Line prosecutors, by contrast, are generally part of the permanent bureaucracy.  They do not have the political legitimacy to be the public face of tough decisions and they lack the political buy-in necessary to publicly defend those decisions.  Nor can the public and its representatives hold civil servants accountable in the same way as appointed officials.  Indeed, the public’s only tool to hold the government accountable is an election — and the bureaucracy is neither elected nor easily replaced by those who are.

[snip]

We want our prosecutors to be aggressive and tenacious in their pursuit of justice, but we also want to ensure that justice is ultimately administered dispassionately.

We are all human.  Like any person, a prosecutor can become overly invested in a particular goal.  Prosecutors who devote months or years of their lives to investigating a particular target may become deeply invested in their case and assured of the rightness of their cause.
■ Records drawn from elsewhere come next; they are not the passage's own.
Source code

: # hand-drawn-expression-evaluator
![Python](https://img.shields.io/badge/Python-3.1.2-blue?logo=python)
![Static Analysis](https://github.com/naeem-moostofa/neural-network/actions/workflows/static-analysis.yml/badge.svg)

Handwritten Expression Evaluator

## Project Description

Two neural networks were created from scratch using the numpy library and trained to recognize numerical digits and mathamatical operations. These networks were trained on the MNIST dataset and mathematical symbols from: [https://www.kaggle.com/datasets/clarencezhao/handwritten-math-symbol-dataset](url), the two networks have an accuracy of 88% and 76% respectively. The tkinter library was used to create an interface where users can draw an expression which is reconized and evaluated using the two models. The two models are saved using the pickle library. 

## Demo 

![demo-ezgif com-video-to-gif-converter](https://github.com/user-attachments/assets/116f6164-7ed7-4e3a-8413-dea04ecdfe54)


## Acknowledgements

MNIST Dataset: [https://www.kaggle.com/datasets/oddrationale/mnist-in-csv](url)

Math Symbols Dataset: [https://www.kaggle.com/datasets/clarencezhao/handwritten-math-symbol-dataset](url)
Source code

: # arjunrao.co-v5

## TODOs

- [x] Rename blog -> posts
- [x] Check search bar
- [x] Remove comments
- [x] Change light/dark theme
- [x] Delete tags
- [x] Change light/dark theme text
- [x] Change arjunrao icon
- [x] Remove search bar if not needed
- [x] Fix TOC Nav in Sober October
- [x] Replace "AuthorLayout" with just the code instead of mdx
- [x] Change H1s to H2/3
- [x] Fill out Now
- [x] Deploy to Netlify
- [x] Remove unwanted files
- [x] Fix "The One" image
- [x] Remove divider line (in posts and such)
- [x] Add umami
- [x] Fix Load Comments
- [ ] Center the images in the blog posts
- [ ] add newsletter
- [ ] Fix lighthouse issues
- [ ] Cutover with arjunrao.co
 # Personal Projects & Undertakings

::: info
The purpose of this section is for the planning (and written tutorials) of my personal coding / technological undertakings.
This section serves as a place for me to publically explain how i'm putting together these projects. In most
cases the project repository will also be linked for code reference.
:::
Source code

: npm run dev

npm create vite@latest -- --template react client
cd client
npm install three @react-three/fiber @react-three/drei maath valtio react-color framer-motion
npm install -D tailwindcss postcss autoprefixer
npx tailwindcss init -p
When a prosecution becomes “your prosecution”—particularly if the investigation is highly public, or has been acrimonious, or if you are confident early on that the target committed serious crimes—there is always a temptation to will a prosecution into existence even when the facts, the law, or the fair-handed administration of justice do not support bringing charges.

[snip]

That is yet another reason that having layers of supervision is so important.  Individual prosecutors can sometimes become headhunters, consumed with taking down their target.  Subjecting their decisions to review by detached supervisors ensures the involvement of dispassionate decision-makers in the process.

And it excuses, in one sentence, calling for probation even after a just prosecution.

Other times it will mean aggressively prosecuting a person through trial and then recommending a lenient sentence, perhaps even one with no incarceration.

Of course, none of this makes sense, and Barr’s own behavior — from removing Senate confirmed US Attorneys to put in people accountable only to him, from seeking prosecution of Democratic officials, and from launching the Durham investigation because he was just certain there was criminal wrong-doing in the Russian investigation — belies his words.

Perhaps it does so in the most basic way. If we hold our Attorney General politically accountable through elections, then we need to make sure elections are fair. We definitely need to make sure that elections are not influenced by hostile foreign powers cooperating with one candidate. The 2016 election wasn’t fair, and Bill Barr is doing his damndest to make sure the voters won’t be able to use the 2020 election to hold him politically accountable for interfering with the punishment of those who worked to cheat.

Because of Barr’s corrupt view on cheating at elections, he ensures that Vladimir Putin has more say over who gets prosecuted than experienced American prosecutors.